> Document text:
■ ■ ■ ■ ■ ■ ■
# I am back and I have learned a lot.



## Lily_O (Dec 17, 2012)

I'm not sure how to link to my past threads.
I had posted on here about several issues, alcohol, infidelity, etc.
I feel like I was groping around in the dark, looking for something that would illuminate my situation, make everything clear and show me what to do.
I was having a LOT of cog dis and I finally understand why.

A friend recommended the book ' the verbally abusive relationship' by Patricia Evans and th book 'Why does he do that' by Lundy Bancroft.
Suddenly everything made sense. I had thought that since I am not getting hit, that my H wasn't abusive.
Well, I was wrong. He is clever and usually masks the abuse by acting sad and complaining and putting out guilt trips.
But everything is there. They could have been writing those books just about him.

We just had our 15th wedding anniversary in April. He blew all the money I had put aside for it on a trip to visit some friends, including a day spent with an exgf. Then he bought himself a new bass to replace the one he smashed while he was mad at me. So we didn't do anything for our FIFTEENTH wedding anniversary. Lol! He even got upset & pouty/sulky when he found out I hadn't bothered to make dinner reservations somewhere like I have always done our entire marriage.

I realized, that day, that I am so fu€king done. I swore right then and there, to myself, that there will not be a 20th.
■ ■ ■ ■ ■ ■ ■
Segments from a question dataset
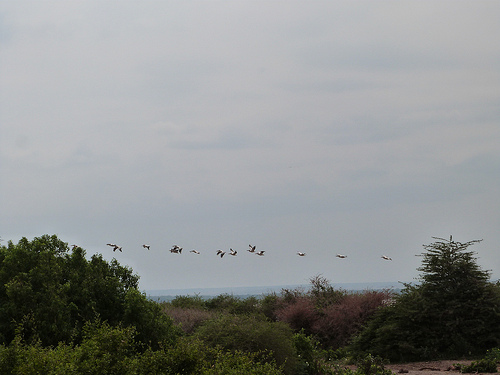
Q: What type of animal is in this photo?
A: Birds.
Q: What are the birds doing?
A: Flying.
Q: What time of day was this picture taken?
A: Daytime.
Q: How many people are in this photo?
A: None.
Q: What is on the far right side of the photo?
A: A tree.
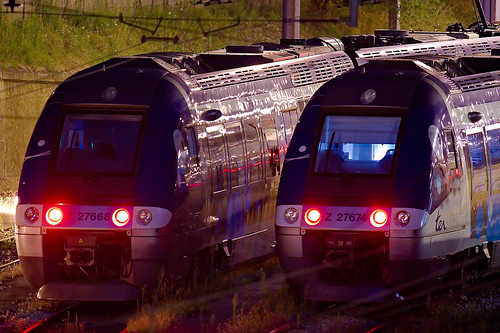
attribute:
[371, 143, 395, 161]
lights — on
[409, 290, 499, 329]
gravel — around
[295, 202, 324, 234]
light — main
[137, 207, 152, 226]
light — turned off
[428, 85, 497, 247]
side — blue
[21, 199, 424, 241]
lights — signaling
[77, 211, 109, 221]
numbers — black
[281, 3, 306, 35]
pole — gray, metal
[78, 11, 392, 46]
wires — electrical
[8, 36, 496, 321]
trains — electric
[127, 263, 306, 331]
grass — overgrown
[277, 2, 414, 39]
poles — electrical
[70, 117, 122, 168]
inside — dark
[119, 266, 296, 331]
weeds — overgrown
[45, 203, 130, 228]
train lights — on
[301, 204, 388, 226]
train lights — on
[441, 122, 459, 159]
window — side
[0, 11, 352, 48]
wire — electric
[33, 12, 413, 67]
wires — above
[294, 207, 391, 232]
lights — bright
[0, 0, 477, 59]
grass — high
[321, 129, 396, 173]
blue lights — inside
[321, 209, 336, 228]
letter — Z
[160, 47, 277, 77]
top — opened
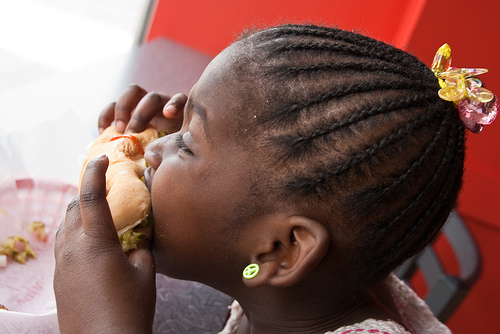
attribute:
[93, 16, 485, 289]
girl — little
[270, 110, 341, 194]
hair — black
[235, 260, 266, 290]
earring — tiny, yellow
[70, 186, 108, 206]
knuckles — small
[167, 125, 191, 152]
eyelash — long, luxurious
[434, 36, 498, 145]
ribbon — pink, yellow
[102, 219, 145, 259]
relish — green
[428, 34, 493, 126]
clip — colorful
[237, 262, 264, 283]
earring — peace sign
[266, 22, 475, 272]
hair — brown, corn row style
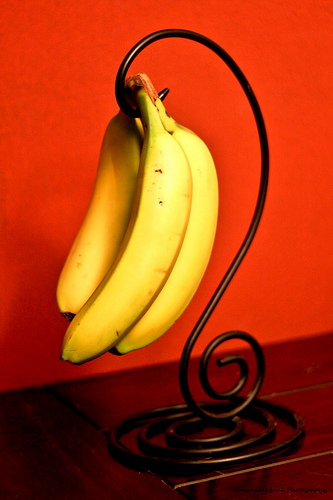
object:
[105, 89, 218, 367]
bananas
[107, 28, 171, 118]
hook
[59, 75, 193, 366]
banana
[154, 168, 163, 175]
brown spots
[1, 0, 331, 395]
wall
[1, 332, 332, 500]
table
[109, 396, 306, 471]
base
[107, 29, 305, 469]
banana stand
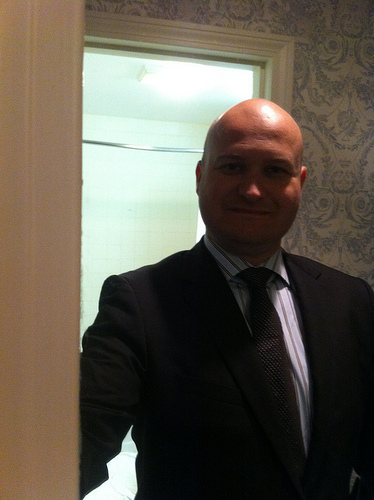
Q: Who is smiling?
A: The man is.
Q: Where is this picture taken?
A: Inside a building.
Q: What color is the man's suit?
A: Black.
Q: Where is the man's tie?
A: Around his neck.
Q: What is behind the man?
A: A window.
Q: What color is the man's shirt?
A: White striped.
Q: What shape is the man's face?
A: Oval.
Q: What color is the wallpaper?
A: White and grey.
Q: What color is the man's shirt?
A: Grey and white.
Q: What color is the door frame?
A: White.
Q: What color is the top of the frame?
A: White.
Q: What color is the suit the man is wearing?
A: Black.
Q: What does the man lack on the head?
A: Hair.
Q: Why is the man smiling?
A: Happy.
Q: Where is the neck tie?
A: Around the neck.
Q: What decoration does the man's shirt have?
A: Stripes.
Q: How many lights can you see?
A: 1.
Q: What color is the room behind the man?
A: Off white.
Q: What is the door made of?
A: Wood.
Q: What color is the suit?
A: Black.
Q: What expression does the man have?
A: A happy face.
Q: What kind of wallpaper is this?
A: Printed.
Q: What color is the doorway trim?
A: White.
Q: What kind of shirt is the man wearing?
A: Striped.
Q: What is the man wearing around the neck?
A: A tie.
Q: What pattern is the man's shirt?
A: Striped.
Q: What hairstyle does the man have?
A: The man is bald.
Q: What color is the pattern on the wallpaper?
A: Blue.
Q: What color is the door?
A: White.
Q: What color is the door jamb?
A: White.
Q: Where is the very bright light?
A: Behind the man.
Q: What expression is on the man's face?
A: The man is smiling.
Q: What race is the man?
A: Caucasian.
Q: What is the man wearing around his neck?
A: Tie.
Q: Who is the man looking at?
A: The photographer.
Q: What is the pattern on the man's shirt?
A: Striped.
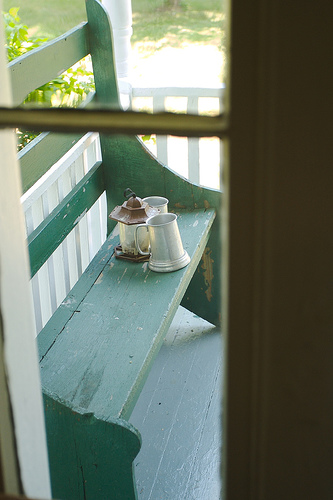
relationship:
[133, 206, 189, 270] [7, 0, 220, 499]
cup on bench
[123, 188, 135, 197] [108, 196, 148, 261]
hook on lantern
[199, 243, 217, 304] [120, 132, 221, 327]
peeling off leg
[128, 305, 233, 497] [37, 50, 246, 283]
deck of deck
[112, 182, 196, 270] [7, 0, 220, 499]
objects sitting on bench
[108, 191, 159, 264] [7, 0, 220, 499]
feeder on bench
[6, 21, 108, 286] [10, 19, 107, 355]
back of bench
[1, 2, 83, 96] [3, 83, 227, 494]
bushes behind deck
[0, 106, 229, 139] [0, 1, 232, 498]
window trim on window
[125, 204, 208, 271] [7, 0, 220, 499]
cup on bench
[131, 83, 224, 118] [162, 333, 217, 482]
railiing along deck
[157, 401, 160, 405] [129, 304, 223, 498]
speck on deck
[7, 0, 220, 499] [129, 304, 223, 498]
bench on deck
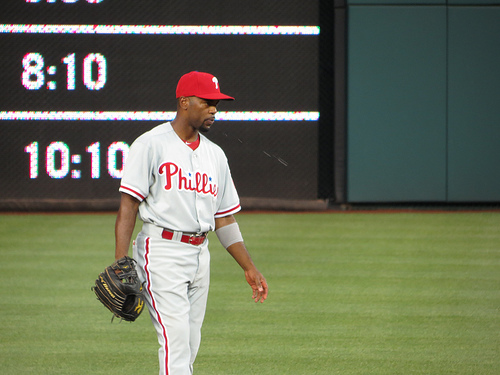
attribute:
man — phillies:
[115, 70, 269, 374]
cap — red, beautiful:
[176, 69, 236, 103]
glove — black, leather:
[89, 256, 145, 324]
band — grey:
[214, 220, 244, 250]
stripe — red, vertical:
[142, 233, 170, 374]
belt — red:
[159, 229, 207, 246]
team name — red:
[157, 160, 218, 196]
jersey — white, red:
[116, 120, 242, 236]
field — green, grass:
[1, 207, 499, 374]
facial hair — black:
[198, 114, 217, 132]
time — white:
[18, 47, 108, 92]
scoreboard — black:
[1, 1, 332, 202]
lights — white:
[0, 1, 320, 180]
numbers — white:
[17, 52, 130, 183]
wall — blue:
[345, 0, 499, 202]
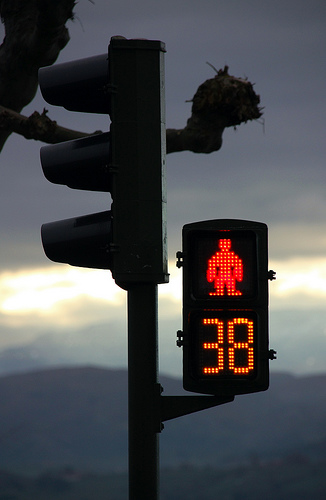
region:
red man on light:
[195, 236, 247, 293]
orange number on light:
[200, 318, 225, 372]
■ ■ ■ ■ ■ ■ ■
> Direction: From the forum post, write out the passage that begins with "I had posted" and ends with "H wasn't abusive.". Work only from the forum post.

> Problem solution:
I had posted on here about several issues, alcohol, infidelity, etc.
I feel like I was groping around in the dark, looking for something that would illuminate my situation, make everything clear and show me what to do.
I was having a LOT of cog dis and I finally understand why.

A friend recommended the book ' the verbally abusive relationship' by Patricia Evans and th book 'Why does he do that' by Lundy Bancroft.
Suddenly everything made sense. I had thought that since I am not getting hit, that my H wasn't abusive.